Bart Jansen heeft nog meer feedback naar aanleiding van het concept van het instellingsplan. “Er is een conflict tussen de transparantie die de TU/e nastreeft en de ‘preparedness’ die niet verder uitgelegd wordt. Zou de gewenste openheid reden zijn om geen onderzoek te doen op gebied van defensie?” Het is een duidelijke vraag waar nu geen antwoord op is te geven. Maar Westenbrink dankt voor de input: “We gaan er verder naar kijken. We willen zo open zijn als kan, en zo gesloten als moet.”

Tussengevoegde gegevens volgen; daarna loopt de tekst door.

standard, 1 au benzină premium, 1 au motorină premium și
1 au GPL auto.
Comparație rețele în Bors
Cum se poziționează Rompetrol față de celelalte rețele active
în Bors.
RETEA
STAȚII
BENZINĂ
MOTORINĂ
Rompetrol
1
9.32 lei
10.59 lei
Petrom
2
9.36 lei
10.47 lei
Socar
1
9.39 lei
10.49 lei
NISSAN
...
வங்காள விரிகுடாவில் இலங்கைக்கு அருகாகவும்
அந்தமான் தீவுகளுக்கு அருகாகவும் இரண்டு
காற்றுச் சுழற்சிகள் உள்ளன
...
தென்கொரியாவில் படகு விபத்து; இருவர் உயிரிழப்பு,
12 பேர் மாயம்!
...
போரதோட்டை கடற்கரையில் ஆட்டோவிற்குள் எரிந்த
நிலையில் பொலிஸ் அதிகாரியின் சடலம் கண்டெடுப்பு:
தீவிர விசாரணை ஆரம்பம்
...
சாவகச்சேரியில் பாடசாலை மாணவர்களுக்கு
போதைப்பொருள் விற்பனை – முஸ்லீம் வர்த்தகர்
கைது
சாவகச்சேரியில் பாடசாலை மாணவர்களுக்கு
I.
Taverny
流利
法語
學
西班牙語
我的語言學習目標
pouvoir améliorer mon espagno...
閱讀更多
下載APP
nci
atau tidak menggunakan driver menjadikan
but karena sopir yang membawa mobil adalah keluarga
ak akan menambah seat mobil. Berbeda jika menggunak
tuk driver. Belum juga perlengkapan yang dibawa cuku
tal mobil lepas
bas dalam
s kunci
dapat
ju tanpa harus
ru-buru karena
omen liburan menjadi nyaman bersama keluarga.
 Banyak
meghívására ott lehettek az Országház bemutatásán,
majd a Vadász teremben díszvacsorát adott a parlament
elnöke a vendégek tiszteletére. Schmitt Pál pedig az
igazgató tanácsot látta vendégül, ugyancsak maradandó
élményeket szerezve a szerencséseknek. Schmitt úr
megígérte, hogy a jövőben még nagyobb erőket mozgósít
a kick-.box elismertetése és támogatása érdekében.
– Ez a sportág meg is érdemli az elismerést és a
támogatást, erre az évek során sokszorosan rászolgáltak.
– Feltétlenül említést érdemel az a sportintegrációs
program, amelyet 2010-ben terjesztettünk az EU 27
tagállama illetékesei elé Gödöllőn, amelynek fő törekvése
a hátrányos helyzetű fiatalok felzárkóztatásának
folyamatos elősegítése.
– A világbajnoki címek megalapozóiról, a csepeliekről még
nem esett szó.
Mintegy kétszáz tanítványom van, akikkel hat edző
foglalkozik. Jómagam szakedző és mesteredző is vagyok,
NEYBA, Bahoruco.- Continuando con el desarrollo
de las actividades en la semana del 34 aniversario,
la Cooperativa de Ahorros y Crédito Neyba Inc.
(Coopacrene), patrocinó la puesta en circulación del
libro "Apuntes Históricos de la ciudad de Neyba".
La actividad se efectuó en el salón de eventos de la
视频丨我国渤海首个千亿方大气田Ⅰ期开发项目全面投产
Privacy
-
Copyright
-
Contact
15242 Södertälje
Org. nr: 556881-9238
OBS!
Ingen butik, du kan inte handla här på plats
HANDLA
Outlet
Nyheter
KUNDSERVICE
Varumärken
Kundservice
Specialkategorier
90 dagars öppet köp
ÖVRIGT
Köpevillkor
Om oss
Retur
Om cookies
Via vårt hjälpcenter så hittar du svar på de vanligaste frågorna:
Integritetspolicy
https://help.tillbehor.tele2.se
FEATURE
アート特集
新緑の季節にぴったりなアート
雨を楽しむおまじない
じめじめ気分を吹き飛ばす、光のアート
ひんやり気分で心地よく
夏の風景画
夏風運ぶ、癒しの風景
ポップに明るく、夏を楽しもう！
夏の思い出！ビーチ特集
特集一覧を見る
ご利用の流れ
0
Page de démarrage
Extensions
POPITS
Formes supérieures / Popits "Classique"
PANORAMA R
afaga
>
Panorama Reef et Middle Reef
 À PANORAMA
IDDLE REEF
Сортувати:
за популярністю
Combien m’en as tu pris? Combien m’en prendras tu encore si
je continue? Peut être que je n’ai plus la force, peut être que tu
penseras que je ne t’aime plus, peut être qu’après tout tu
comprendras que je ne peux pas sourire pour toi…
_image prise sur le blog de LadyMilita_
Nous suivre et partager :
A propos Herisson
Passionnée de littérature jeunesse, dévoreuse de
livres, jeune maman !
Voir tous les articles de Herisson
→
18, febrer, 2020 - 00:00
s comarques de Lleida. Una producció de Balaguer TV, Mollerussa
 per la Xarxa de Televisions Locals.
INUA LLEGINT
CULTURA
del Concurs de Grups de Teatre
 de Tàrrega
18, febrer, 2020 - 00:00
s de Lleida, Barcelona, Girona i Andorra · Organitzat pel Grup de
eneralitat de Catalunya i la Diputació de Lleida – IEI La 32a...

Humeyra Caglayan, UHD bij EE, vraagt tot slot hoe de TU/e de grote uitdagingen aan gaat pakken. “We gaan eerst meer input halen in nog drie sessies en daarmee krijgen we scherper wat we moeten doen”, zegt Westenbrink.

Koen Janssen dankt de inzet van alle deelnemers en nodigt uit om indien gewenst verder te praten. “Je mag altijd bellen of mailen.” In december hoopt de TU/e het Instellingsplan 2026-2030 te voltooien.